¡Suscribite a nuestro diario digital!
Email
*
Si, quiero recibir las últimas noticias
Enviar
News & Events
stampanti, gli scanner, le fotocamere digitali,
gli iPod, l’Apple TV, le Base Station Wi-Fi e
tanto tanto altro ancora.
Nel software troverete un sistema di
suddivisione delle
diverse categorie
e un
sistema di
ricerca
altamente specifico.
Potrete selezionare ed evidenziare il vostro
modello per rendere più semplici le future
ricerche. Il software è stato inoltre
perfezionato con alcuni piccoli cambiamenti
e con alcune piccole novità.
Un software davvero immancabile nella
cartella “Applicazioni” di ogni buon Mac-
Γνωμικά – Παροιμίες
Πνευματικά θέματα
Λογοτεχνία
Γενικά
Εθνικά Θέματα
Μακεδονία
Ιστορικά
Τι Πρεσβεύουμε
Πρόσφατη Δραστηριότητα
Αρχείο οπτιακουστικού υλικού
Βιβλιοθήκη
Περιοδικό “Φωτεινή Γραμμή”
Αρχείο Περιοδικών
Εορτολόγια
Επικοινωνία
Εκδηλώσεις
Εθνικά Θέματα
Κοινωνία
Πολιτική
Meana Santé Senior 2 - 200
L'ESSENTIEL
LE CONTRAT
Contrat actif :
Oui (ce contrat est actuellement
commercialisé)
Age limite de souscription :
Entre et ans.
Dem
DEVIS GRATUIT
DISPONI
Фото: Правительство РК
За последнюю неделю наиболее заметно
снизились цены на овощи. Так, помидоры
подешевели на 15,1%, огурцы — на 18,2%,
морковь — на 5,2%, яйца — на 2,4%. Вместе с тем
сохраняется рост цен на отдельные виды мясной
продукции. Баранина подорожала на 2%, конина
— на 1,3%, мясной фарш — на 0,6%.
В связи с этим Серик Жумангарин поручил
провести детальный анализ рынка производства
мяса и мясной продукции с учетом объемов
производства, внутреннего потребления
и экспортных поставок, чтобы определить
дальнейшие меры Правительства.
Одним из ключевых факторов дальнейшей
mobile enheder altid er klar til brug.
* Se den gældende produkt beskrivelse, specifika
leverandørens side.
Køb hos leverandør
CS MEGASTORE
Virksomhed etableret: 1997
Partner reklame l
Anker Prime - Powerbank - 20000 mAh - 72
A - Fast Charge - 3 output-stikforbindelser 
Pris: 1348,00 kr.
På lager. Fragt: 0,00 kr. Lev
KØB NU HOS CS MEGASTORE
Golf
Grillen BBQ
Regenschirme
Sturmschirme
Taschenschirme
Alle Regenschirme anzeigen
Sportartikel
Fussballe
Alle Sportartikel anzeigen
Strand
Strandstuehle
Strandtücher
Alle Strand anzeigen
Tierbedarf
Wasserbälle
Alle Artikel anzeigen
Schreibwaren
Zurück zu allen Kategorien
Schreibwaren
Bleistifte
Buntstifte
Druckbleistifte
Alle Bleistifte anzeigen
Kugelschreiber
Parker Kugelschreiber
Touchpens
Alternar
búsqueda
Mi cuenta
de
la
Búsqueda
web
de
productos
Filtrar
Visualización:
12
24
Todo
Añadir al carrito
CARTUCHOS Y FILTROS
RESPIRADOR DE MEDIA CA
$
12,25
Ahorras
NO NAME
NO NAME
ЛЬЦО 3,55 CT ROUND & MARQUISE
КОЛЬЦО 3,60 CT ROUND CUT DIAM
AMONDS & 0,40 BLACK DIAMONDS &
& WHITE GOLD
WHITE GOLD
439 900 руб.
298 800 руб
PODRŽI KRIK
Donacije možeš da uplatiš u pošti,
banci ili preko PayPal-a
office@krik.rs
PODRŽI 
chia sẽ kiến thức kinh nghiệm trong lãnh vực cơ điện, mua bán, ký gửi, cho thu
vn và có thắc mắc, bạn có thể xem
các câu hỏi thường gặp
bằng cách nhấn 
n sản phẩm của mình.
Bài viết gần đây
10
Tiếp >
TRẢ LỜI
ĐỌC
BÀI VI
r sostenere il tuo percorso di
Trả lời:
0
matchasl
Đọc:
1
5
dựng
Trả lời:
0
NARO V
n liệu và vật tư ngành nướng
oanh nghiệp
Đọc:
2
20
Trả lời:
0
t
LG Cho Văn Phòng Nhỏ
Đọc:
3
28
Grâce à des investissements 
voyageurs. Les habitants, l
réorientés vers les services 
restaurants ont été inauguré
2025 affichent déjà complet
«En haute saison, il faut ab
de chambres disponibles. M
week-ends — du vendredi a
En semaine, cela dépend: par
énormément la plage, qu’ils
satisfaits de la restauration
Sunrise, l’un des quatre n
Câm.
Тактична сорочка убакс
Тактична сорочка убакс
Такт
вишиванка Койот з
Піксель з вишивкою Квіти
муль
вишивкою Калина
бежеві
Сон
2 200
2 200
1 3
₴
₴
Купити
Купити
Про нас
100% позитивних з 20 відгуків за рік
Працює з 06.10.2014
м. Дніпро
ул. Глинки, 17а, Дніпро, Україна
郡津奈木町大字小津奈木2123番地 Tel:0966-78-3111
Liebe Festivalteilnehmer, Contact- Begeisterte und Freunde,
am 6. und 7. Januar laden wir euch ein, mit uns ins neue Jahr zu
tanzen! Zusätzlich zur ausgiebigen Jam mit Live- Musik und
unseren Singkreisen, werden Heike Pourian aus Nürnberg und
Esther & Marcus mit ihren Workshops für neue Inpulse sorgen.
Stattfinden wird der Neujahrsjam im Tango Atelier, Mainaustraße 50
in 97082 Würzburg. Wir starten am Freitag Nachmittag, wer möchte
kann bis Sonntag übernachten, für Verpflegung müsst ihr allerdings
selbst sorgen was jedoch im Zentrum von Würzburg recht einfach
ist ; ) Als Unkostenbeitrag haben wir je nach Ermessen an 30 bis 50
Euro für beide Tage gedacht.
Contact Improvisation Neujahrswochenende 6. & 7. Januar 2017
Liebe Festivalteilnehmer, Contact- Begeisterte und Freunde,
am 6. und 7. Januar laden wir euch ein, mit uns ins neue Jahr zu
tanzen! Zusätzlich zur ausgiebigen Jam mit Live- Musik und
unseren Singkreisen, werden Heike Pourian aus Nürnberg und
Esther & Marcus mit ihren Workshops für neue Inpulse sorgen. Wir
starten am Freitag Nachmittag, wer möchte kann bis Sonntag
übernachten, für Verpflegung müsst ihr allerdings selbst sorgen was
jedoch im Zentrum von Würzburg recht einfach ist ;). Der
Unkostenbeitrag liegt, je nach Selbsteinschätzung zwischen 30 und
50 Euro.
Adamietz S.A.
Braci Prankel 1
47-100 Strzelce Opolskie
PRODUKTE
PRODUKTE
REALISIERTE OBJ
⁂
Transcribe the records from their first line. Stop after the line with "e con alcune piccole novità.", including it.

**SOLUTION TO THE PROBLEM**
¡Suscribite a nuestro diario digital!
Email
*
Si, quiero recibir las últimas noticias
Enviar
News & Events
stampanti, gli scanner, le fotocamere digitali,
gli iPod, l’Apple TV, le Base Station Wi-Fi e
tanto tanto altro ancora.
Nel software troverete un sistema di
suddivisione delle
diverse categorie
e un
sistema di
ricerca
altamente specifico.
Potrete selezionare ed evidenziare il vostro
modello per rendere più semplici le future
ricerche. Il software è stato inoltre
perfezionato con alcuni piccoli cambiamenti
e con alcune piccole novità.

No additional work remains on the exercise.